[[ Selected passage open ]]

I assume the Channel Zero project came up through social media? Was this your first time working for a formal TV production?
Nick Acosta, the showrunner for Channel Zero, approached me about being a creative auteur for his TV show. I had never worked on a show, but they promised freedom to create my own concepts, so I jumped for it and I absolutely loved working on it. I learned so much. I would love to work on another film project, and in fact, I would love to direct a film project someday.

Was there a big change in the way you worked when it came to a TV production?
The biggest change was working with assistants and money. It was wonderful! I had people picking up my supplies, filing my receipts, organizing my materials for me and cleaning the shop every night. I still got to make the work myself, but my crew were the extra hands I wished I had all my life. The hardest part was surrendering control over how my work was lit and the angles it was shot from. Outside of working on Channel Zero, it’s pretty much me working alone to make everything— from the molds, to the structural work, to the final hairs punched into a piece. I do it all myself.

There is obviously this element of horror and the grotesque in your work, but there is also just the sheer skill of presenting almost hyperreal, alternative realities. How do you balance these two elements?

[[ Selected passage closed ]]
[[ Data records open ]]

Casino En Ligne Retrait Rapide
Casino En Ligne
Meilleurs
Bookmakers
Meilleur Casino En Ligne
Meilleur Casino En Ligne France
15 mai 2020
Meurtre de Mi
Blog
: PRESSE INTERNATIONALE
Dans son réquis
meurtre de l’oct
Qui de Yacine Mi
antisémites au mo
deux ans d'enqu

[[ Data records closed ]]
[[ Data records open ]]

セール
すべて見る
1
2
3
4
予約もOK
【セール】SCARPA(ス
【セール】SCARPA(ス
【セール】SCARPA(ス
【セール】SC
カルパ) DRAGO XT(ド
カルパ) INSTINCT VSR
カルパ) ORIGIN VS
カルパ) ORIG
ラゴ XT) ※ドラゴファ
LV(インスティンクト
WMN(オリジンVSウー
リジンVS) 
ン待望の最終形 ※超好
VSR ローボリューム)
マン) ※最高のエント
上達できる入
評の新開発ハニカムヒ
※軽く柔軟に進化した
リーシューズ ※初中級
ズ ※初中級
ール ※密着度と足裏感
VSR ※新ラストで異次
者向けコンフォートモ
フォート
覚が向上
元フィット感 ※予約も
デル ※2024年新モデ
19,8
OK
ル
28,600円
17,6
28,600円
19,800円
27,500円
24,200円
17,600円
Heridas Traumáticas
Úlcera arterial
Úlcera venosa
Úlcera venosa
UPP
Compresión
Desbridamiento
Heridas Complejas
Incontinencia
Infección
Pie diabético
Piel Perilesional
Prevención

[[ Data records closed ]]
[[ Data records open ]]

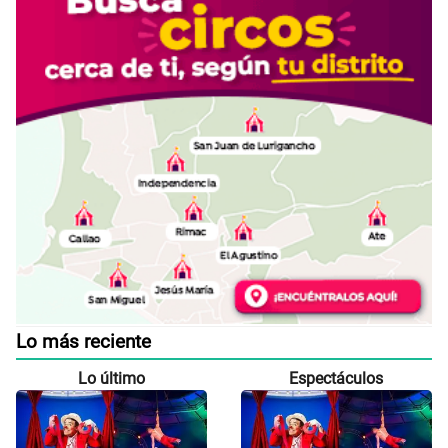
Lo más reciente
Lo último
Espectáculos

[[ Data records closed ]]

— Set of tasks —
1. Copy the part of the Channel Zero interview starting at "Nick Acosta, the" and ending at "a TV production?".
2. Answer these questions using the Channel Zero interview:
(a) Who approached the person being interviewed about being a creative auteur for the show?
(b) What would the person being interviewed love to do someday?
(c) What was the hardest part of working on the TV production?

— Answers for each item —
1.
Nick Acosta, the showrunner for Channel Zero, approached me about being a creative auteur for his TV show. I had never worked on a show, but they promised freedom to create my own concepts, so I jumped for it and I absolutely loved working on it. I learned so much. I would love to work on another film project, and in fact, I would love to direct a film project someday.

Was there a big change in the way you worked when it came to a TV production?

2.
(a) Nick Acosta, the showrunner for Channel Zero.
(b) Direct a film project.
(c) Surrendering control over how the work was lit and the angles it was shot from.